Михаил Нестеров. Мыслитель (Портрет Ивана Ильина)

Михаил Нестеров. Мыслитель (Портрет Ивана Ильина)

Каждую неделю в мире публикуется множество статей, осмысляющих текущую повестку, исторические события или будущее человечества. Мы хотим, чтобы читатели Republic не чувствовали себя на периферии интеллектуального мира и были в курсе передовых идей, поэтому представляем новую рубрику – «Мысли недели». Максим Трудолюбов рассказывает в ней о лучших материалах последнего времени.

Русский бог и презумпция безыдейности

Съездив в начале 1920-х годов в Италию, Иван Ильин восхитился стремлением Бенито Муссолини построить целостное государство-общество. Это должны были сделать русские, а не итальянцы! Ильин прошел путь от западника, проповедующего верховенство права, до восторженного фрейдиста и затем до русского фашиста, отрицающего традиционное христианство и мечтающего об «акте патриотического произвола». Ильин не принимал демократический политический процесс и связанную с ним партийность: «Белый дух есть не дух части, а дух целого, он не ищет власти, как всякая политическая партия, а служения родине, как всякая верная армия».

Историк из Йельского университета Тимоти Снайдер в большой статье для New York Review of Books стремится вникнуть в вопросы, которые мало обсуждаются на родине Ильина. Снайдер приводит цитаты из Ильина в речах Владимира Путина; видит истоки законов об иностранных агентах в неприятии Ильиным западных «раскалывающих организационных форм»; уверен в существовании связи между текстами Ильина и аннексией Крыма. Как знать? Впрочем, Снайдер и сам говорит, что «есть некоторый перебор в попытках объявить Ильина фундаментом российской системы». Но он между тем уверен, что истории идей есть место в дискуссии о сегодняшнем российском обществе. И в этом он прав.

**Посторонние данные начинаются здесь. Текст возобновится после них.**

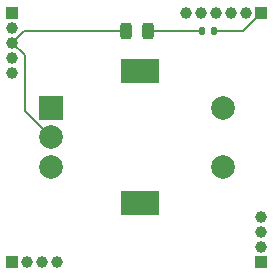
<source format=gtl>
%TF.GenerationSoftware,KiCad,Pcbnew,9.0.5-1.fc42*%
%TF.CreationDate,2025-12-03T04:58:22+01:00*%
%TF.ProjectId,Block-RotaryEncoder-Button,426c6f63-6b2d-4526-9f74-617279456e63,1*%
%TF.SameCoordinates,Original*%
%TF.FileFunction,Copper,L1,Top*%
%TF.FilePolarity,Positive*%
%FSLAX46Y46*%
G04 Gerber Fmt 4.6, Leading zero omitted, Abs format (unit mm)*
G04 Created by KiCad (PCBNEW 9.0.5-1.fc42) date 2025-12-03 04:58:22*
%MOMM*%
%LPD*%
G01*
G04 APERTURE LIST*
G04 Aperture macros list*
%AMRoundRect*
0 Rectangle with rounded corners*
0 $1 Rounding radius*
0 $2 $3 $4 $5 $6 $7 $8 $9 X,Y pos of 4 corners*
0 Add a 4 corners polygon primitive as box body*
4,1,4,$2,$3,$4,$5,$6,$7,$8,$9,$2,$3,0*
0 Add four circle primitives for the rounded corners*
1,1,$1+$1,$2,$3*
1,1,$1+$1,$4,$5*
1,1,$1+$1,$6,$7*
1,1,$1+$1,$8,$9*
0 Add four rect primitives between the rounded corners*
20,1,$1+$1,$2,$3,$4,$5,0*
20,1,$1+$1,$4,$5,$6,$7,0*
20,1,$1+$1,$6,$7,$8,$9,0*
20,1,$1+$1,$8,$9,$2,$3,0*%
G04 Aperture macros list end*
%TA.AperFunction,ComponentPad*%
%ADD10R,2.000000X2.000000*%
%TD*%
%TA.AperFunction,ComponentPad*%
%ADD11C,2.000000*%
%TD*%
%TA.AperFunction,ComponentPad*%
%ADD12R,3.200000X2.000000*%
%TD*%
%TA.AperFunction,SMDPad,CuDef*%
%ADD13RoundRect,0.243750X-0.243750X-0.456250X0.243750X-0.456250X0.243750X0.456250X-0.243750X0.456250X0*%
%TD*%
%TA.AperFunction,SMDPad,CuDef*%
%ADD14RoundRect,0.135000X0.135000X0.185000X-0.135000X0.185000X-0.135000X-0.185000X0.135000X-0.185000X0*%
%TD*%
%TA.AperFunction,ComponentPad*%
%ADD15R,1.000000X1.000000*%
%TD*%
%TA.AperFunction,ComponentPad*%
%ADD16C,1.000000*%
%TD*%
%TA.AperFunction,Conductor*%
%ADD17C,0.200000*%
%TD*%
G04 APERTURE END LIST*
D10*
%TO.P,SW1,A,A*%
%TO.N,/A*%
X131815000Y-111165000D03*
D11*
%TO.P,SW1,B,B*%
%TO.N,/B*%
X131815000Y-116165000D03*
%TO.P,SW1,C,C*%
%TO.N,GND*%
X131815000Y-113665000D03*
D12*
%TO.P,SW1,MP*%
%TO.N,N/C*%
X139315000Y-108065000D03*
X139315000Y-119265000D03*
D11*
%TO.P,SW1,S1,S1*%
%TO.N,Net-(R2-Pad1)*%
X146315000Y-116165000D03*
%TO.P,SW1,S2,S2*%
%TO.N,/C*%
X146315000Y-111165000D03*
%TD*%
D13*
%TO.P,D1,1,K*%
%TO.N,GND*%
X138127500Y-104698800D03*
%TO.P,D1,2,A*%
%TO.N,Net-(D1-A)*%
X140002500Y-104698800D03*
%TD*%
D14*
%TO.P,R1,1*%
%TO.N,/LED*%
X145571400Y-104698800D03*
%TO.P,R1,2*%
%TO.N,Net-(D1-A)*%
X144551400Y-104698800D03*
%TD*%
D15*
%TO.P,J4,1,Pin_1*%
%TO.N,/Typ0*%
X128525000Y-124205000D03*
D16*
%TO.P,J4,2,Pin_2*%
%TO.N,/Typ1*%
X129795000Y-124205000D03*
%TO.P,J4,3,Pin_3*%
%TO.N,/Typ2*%
X131065000Y-124205000D03*
%TO.P,J4,4,Pin_4*%
%TO.N,/Typ3*%
X132335000Y-124205000D03*
%TD*%
D15*
%TO.P,J2,1,Pin_1*%
%TO.N,/Addr0*%
X149605000Y-124205000D03*
D16*
%TO.P,J2,2,Pin_2*%
%TO.N,/Addr1*%
X149605000Y-122935000D03*
%TO.P,J2,3,Pin_3*%
%TO.N,/Addr2*%
X149605000Y-121665000D03*
%TO.P,J2,4,Pin_4*%
%TO.N,/Addr3*%
X149605000Y-120395000D03*
%TD*%
D15*
%TO.P,J1,1,Pin_1*%
%TO.N,/+3.3V Digital*%
X128525000Y-103125000D03*
D16*
%TO.P,J1,2,Pin_2*%
%TO.N,/AREF*%
X128525000Y-104395000D03*
%TO.P,J1,3,Pin_3*%
%TO.N,GND*%
X128525000Y-105665000D03*
%TO.P,J1,4,Pin_4*%
%TO.N,/SlotBus.Data*%
X128525000Y-106935000D03*
%TO.P,J1,5,Pin_5*%
%TO.N,/SlotBus.Clock*%
X128525000Y-108205000D03*
%TD*%
D15*
%TO.P,J3,1,Pin_1*%
%TO.N,/LED*%
X149605000Y-103125000D03*
D16*
%TO.P,J3,2,Pin_2*%
%TO.N,/C*%
X148335000Y-103125000D03*
%TO.P,J3,3,Pin_3*%
%TO.N,/B*%
X147065000Y-103125000D03*
%TO.P,J3,4,Pin_4*%
%TO.N,/A*%
X145795000Y-103125000D03*
%TO.P,J3,5,Pin_5*%
%TO.N,/A1*%
X144525000Y-103125000D03*
%TO.P,J3,6,Pin_6*%
%TO.N,/A0*%
X143255000Y-103125000D03*
%TD*%
D17*
%TO.N,GND*%
X131815000Y-113665000D02*
X129565400Y-111415400D01*
X129565400Y-106705400D02*
X128525000Y-105665000D01*
X129491200Y-104698800D02*
X128525000Y-105665000D01*
X138127500Y-104698800D02*
X129491200Y-104698800D01*
X129565400Y-111415400D02*
X129565400Y-106705400D01*
%TO.N,Net-(D1-A)*%
X140002500Y-104698800D02*
X144551400Y-104698800D01*
%TO.N,/LED*%
X145571400Y-104698800D02*
X148031200Y-104698800D01*
X148031200Y-104698800D02*
X149605000Y-103125000D01*
%TD*%
M02*

</source>
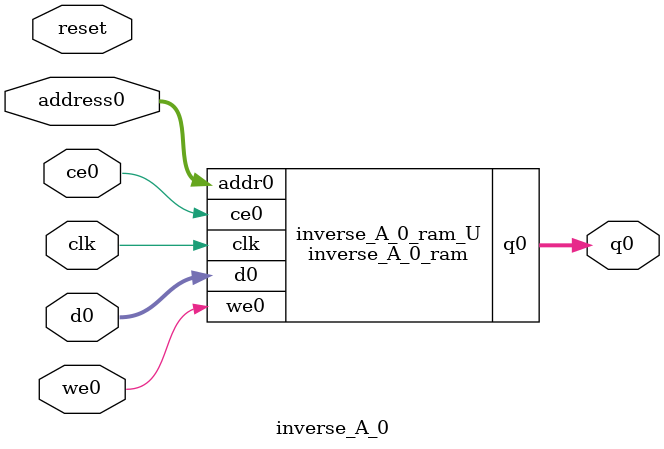
<source format=v>
`timescale 1 ns / 1 ps
module inverse_A_0_ram (addr0, ce0, d0, we0, q0,  clk);

parameter DWIDTH = 32;
parameter AWIDTH = 4;
parameter MEM_SIZE = 10;

input[AWIDTH-1:0] addr0;
input ce0;
input[DWIDTH-1:0] d0;
input we0;
output reg[DWIDTH-1:0] q0;
input clk;

(* ram_style = "distributed" *)reg [DWIDTH-1:0] ram[0:MEM_SIZE-1];




always @(posedge clk)  
begin 
    if (ce0) begin
        if (we0) 
            ram[addr0] <= d0; 
        q0 <= ram[addr0];
    end
end


endmodule

`timescale 1 ns / 1 ps
module inverse_A_0(
    reset,
    clk,
    address0,
    ce0,
    we0,
    d0,
    q0);

parameter DataWidth = 32'd32;
parameter AddressRange = 32'd10;
parameter AddressWidth = 32'd4;
input reset;
input clk;
input[AddressWidth - 1:0] address0;
input ce0;
input we0;
input[DataWidth - 1:0] d0;
output[DataWidth - 1:0] q0;



inverse_A_0_ram inverse_A_0_ram_U(
    .clk( clk ),
    .addr0( address0 ),
    .ce0( ce0 ),
    .we0( we0 ),
    .d0( d0 ),
    .q0( q0 ));

endmodule


</source>
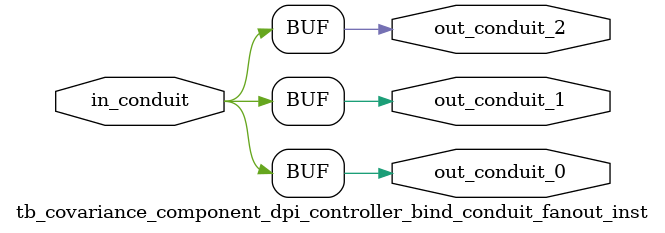
<source format=sv>


 


// --------------------------------------------------------------------------------
//| Avalon Conduit Fan-Out
// --------------------------------------------------------------------------------

// ------------------------------------------
// Generation parameters:
//   output_name:       tb_covariance_component_dpi_controller_bind_conduit_fanout_inst
//   numFanOut:         3
//   
// ------------------------------------------

module tb_covariance_component_dpi_controller_bind_conduit_fanout_inst (     

// Interface: out_conduit_0
 output                    out_conduit_0,
// Interface: out_conduit_1
 output                    out_conduit_1,
// Interface: out_conduit_2
 output                    out_conduit_2,

// Interface: in_conduit
 input                   in_conduit

);

   assign  out_conduit_0 = in_conduit;
   assign  out_conduit_1 = in_conduit;
   assign  out_conduit_2 = in_conduit;

endmodule //


</source>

Снайдер занимается Ильиным, потому что область его интересов – история фашистских идеологий и та часть Европы, которая в 1930-е и 1940-е годы побывала под властью и сталинского СССР, и гитлеровской Германии (см., например). В России мотивы для дискуссии об Ильине неизбежно другие, а потому и дискуссия должна быть устроена по-другому. Между тем разговор об историческом русском фашизме, о евразийстве, как и о русском либерализме, анархизме и других течениях почти не звучит за пределами соответствующих узкопартийных кругов. Происходит это во многом потому, что мало кто верит в высшие соображения (не обязательно правофланговые) российских политиков. Презумпция безыдейности и коррумпированности власти мешает нам видеть смысл там, где он, возможно, есть. Видеть только одну идейность в действиях Кремля – крайность, но и видеть одну корысть – крайность противоположная.